> _TASK DIRECTIONS_
Give back exactly the lines of the entries below from the line with "middle pip: (123, 215)" to the line with "ring tip: (667, 483)", inclusive, and only those.

> _EXERCISE DATA_
==========
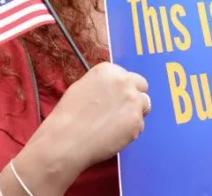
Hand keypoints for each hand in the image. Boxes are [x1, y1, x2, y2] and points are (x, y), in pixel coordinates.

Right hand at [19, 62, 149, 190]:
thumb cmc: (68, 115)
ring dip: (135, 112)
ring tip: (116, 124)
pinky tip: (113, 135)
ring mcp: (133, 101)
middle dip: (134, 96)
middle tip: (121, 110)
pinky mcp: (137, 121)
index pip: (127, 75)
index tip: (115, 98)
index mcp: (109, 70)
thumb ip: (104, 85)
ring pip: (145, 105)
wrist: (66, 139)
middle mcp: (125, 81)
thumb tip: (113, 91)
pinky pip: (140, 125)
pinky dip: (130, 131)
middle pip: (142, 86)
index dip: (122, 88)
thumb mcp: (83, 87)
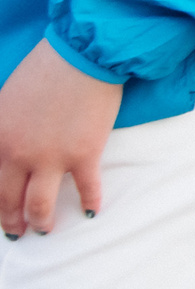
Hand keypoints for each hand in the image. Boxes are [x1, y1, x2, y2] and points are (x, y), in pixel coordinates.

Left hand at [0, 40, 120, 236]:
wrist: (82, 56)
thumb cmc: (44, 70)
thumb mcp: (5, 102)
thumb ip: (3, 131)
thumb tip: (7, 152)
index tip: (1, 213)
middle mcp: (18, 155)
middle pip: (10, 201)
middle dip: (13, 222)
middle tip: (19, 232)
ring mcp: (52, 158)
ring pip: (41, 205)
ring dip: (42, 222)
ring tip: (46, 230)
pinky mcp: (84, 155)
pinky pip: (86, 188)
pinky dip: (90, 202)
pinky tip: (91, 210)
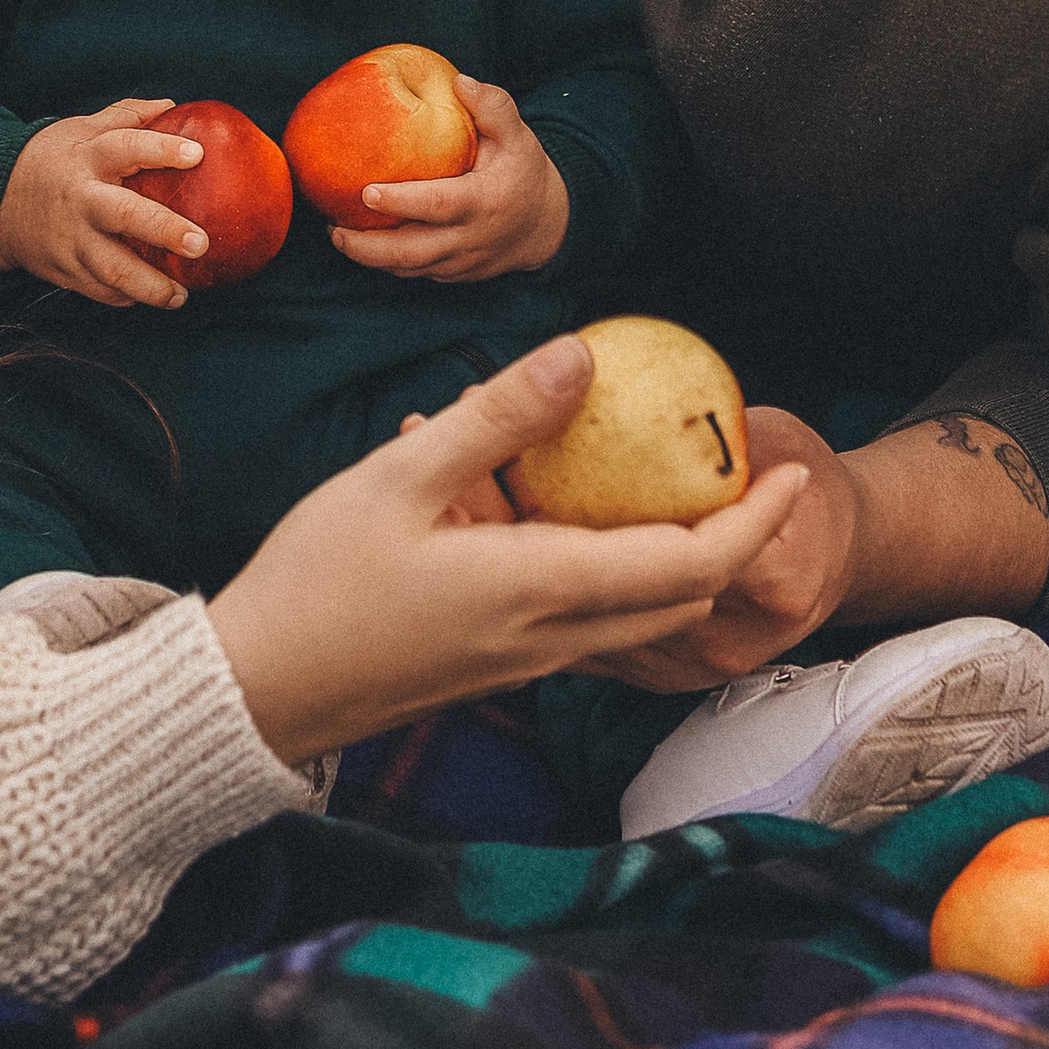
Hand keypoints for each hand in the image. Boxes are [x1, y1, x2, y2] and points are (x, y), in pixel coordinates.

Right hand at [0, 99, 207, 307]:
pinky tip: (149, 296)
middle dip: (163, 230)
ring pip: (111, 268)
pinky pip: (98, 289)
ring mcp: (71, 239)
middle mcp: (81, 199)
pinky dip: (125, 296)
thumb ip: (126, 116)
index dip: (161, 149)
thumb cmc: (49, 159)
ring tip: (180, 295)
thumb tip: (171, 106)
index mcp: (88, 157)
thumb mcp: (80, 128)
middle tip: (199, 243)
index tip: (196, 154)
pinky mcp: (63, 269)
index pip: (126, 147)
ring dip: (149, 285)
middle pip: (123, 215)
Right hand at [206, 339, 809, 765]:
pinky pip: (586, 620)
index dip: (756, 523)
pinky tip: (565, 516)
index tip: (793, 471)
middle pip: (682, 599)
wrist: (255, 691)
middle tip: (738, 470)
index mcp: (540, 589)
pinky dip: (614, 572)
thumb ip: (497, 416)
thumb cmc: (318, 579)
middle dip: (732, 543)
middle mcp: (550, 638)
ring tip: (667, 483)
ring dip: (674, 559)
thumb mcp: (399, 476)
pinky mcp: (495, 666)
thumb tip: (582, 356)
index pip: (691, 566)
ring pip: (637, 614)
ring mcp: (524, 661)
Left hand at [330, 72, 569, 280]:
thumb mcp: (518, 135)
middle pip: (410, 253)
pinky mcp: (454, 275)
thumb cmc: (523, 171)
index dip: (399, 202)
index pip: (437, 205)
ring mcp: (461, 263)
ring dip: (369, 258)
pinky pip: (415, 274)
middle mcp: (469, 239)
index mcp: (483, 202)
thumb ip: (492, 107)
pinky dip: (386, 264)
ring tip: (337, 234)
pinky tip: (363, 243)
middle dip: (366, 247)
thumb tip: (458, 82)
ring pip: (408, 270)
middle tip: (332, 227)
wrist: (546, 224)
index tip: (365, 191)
==========
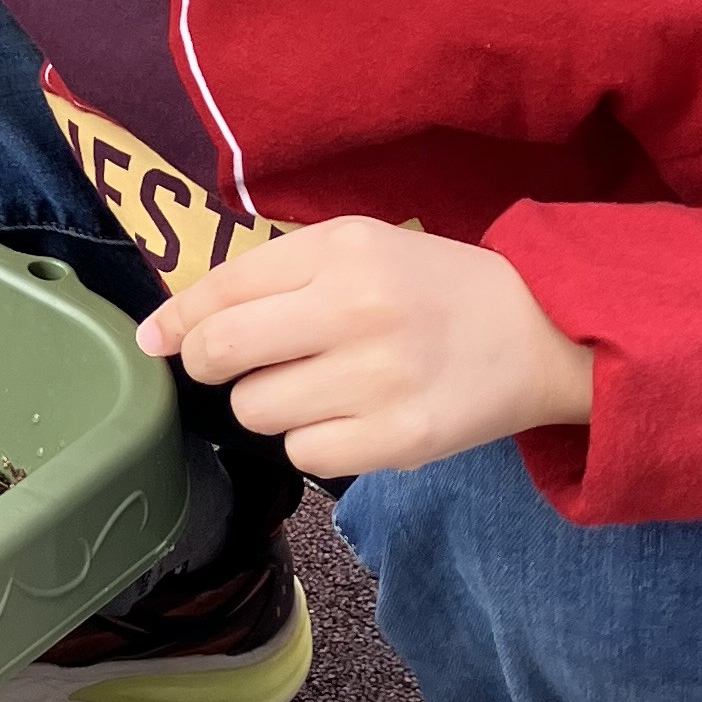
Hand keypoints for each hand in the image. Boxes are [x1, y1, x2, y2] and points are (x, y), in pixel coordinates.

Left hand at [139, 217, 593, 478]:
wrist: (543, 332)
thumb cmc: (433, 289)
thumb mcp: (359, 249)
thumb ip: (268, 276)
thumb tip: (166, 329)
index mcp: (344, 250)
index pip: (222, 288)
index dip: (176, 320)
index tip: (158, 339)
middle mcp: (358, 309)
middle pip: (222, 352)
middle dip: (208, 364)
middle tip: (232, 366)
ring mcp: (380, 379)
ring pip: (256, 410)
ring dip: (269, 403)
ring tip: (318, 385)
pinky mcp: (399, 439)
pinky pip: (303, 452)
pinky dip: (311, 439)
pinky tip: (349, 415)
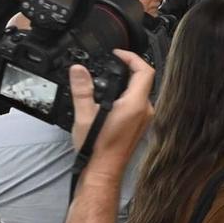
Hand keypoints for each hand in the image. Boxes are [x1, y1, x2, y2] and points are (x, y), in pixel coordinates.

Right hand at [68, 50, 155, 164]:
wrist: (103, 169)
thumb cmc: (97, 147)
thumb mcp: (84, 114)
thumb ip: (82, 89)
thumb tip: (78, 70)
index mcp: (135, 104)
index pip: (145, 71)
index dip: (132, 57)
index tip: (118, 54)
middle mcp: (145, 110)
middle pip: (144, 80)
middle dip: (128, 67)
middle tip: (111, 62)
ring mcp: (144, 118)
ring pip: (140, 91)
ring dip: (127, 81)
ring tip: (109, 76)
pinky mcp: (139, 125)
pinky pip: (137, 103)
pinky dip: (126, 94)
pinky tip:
==========
> _SOLUTION TO THIS PROBLEM_
middle pip: (123, 215)
Right hand at [206, 339, 809, 765]:
pinky pip: (586, 620)
index dip: (756, 523)
pinky tip: (565, 516)
index tip: (793, 471)
middle pip: (682, 599)
wrist: (255, 691)
middle tip: (738, 470)
index mcp: (540, 589)
pinky dip: (614, 572)
thumb ip: (497, 416)
thumb cmc: (318, 579)
middle dip: (732, 543)
middle mcp: (550, 638)
ring tip: (667, 483)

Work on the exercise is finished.